I weighed his offer. “No,” I said. “But thanks.” First of all, I didn’t want to be in any Griffon cop’s debt. And
second, I didn’t want to think about what Brindle might do to his partner if he found out Haines had done me a favor.
“Okay,” Haines said. “Look, I’m supposed to cuff you, but I don’t figure you’re going to try to make a break for it.”
“Where you taking me?”
“You’ll see.”
He opened the cell door, led me down the hall, up a flight of stairs, down another hall, and finally into a room with four other men. All white, all about my weight and height, but the similarities more or less ended there. One had gray hair, one had black. One man’s face was long with a pointed chin, another’s round with puffy cheeks. One fellow was a bit twitchy, like he was going through some kind of withdrawal. Two of them I was pretty sure I recognized as Griffon cops, although instead of wearing uniforms they were done up like they were about to go undercover as soup kitchen regulars.

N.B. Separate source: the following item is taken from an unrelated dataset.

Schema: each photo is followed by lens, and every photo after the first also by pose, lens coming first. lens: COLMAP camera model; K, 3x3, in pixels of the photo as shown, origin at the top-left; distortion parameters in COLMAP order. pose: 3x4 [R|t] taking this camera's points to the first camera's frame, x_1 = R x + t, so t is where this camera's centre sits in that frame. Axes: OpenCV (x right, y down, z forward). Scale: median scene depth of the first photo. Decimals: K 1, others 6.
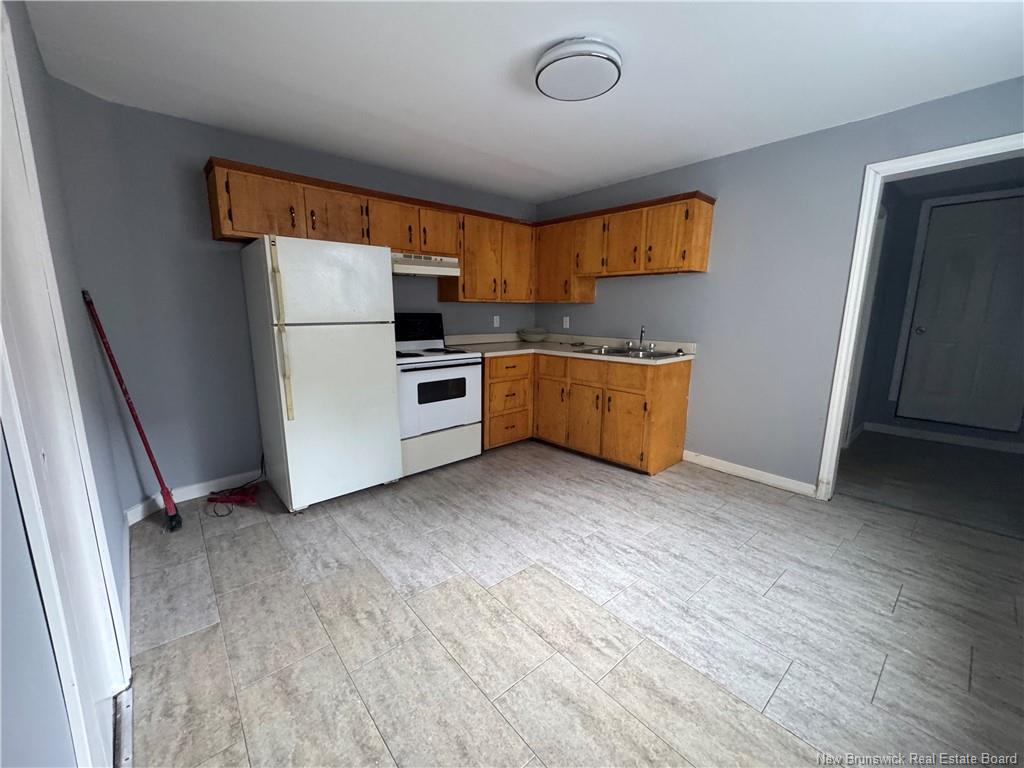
lens RADIAL K [[403.7, 0, 510.2], [0, 403.7, 386.5], [0, 0, 1]] dist [-0.002033, -0.000133]
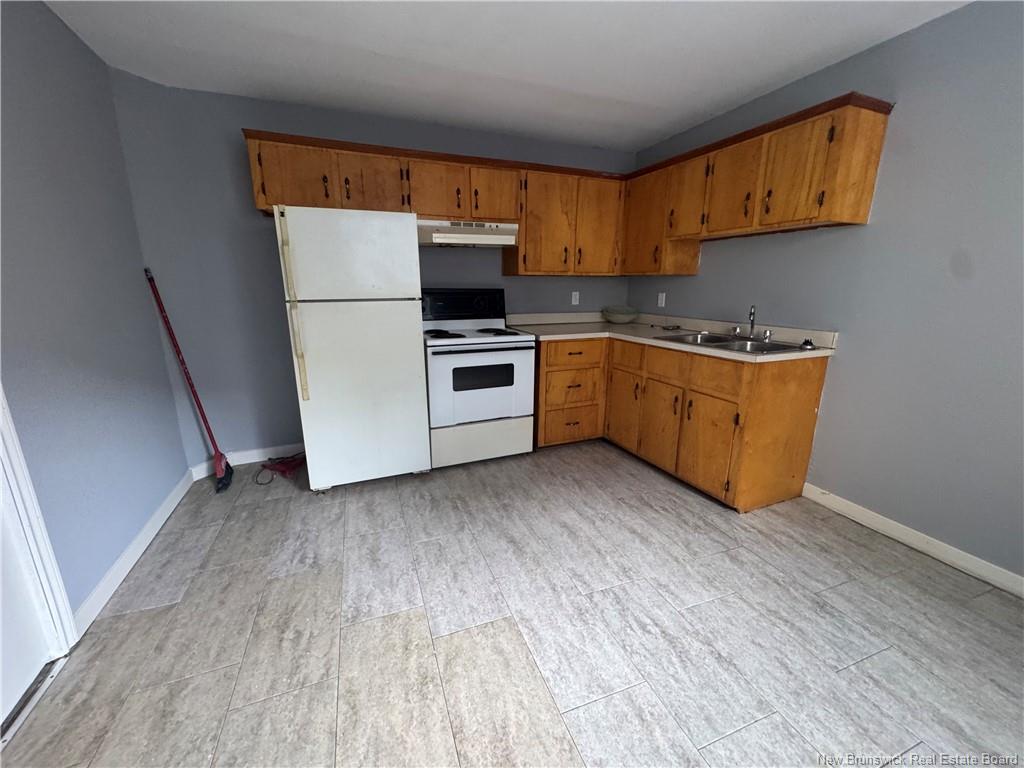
lens RADIAL K [[403.7, 0, 510.2], [0, 403.7, 386.5], [0, 0, 1]] dist [-0.002033, -0.000133]
pose [[0.942850, 0.075896, -0.324459, 0.186486], [-0.057150, 0.996119, 0.066935, -0.034254], [0.328280, -0.044567, 0.943529, 0.194991]]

You didn’t need a degree in criminology to figure out what was up. We were the cast of an upcoming lineup. Any minute now we’d be led into an adjoining room, stood against a lined backdrop that would help any audience members gauge our height, then told to step forward and turn left and right, like we were all auditioning for, instead of A Chorus Line, a remake of The Public Enemy.
No one said a word. Then a door at the end of the room was opened, and Haines told us to walk out onto the platform. I was second in line.
The five of us stood there under bright lights, unable to see what was out in front of us, although I knew it was a wall with a piece of one-way glass installed.
A voice I didn’t recognize came over a speaker and said: “Everyone turn and face left.”
We did, although the twitchy guy got it wrong and turned right. When we were all asked to face right, he went left.
“Number three, please take a step forward.” That was the guy to my right, one of the two I believed to be cops. He stepped ahead, then turned left and right as requested, then fell back into line.
“Number four, same.”
That was me. I did as I was told. Took a step forward, turned to the left again, turned to the right, then stepped back into line.